Collect every line of the records below that contains the word "Phong", and copy each of those lines in full.

> Extracted information
== == ==
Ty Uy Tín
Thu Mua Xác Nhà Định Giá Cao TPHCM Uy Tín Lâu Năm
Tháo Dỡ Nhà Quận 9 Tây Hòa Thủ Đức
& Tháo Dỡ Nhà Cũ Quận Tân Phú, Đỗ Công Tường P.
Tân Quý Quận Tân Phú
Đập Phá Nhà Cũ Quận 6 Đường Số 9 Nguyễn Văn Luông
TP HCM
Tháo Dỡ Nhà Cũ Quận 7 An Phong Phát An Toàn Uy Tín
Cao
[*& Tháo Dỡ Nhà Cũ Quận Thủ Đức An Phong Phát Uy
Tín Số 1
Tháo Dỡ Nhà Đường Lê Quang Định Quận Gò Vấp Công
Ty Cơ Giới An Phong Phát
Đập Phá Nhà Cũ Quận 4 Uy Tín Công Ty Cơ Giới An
== == ==
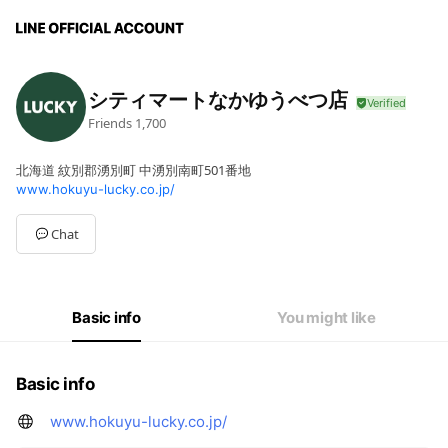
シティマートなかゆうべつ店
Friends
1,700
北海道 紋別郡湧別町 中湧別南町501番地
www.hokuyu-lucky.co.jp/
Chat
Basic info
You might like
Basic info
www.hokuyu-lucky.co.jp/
== == ==
> Solution
Tháo Dỡ Nhà Cũ Quận 7 An Phong Phát An Toàn Uy Tín
[*& Tháo Dỡ Nhà Cũ Quận Thủ Đức An Phong Phát Uy
Ty Cơ Giới An Phong Phát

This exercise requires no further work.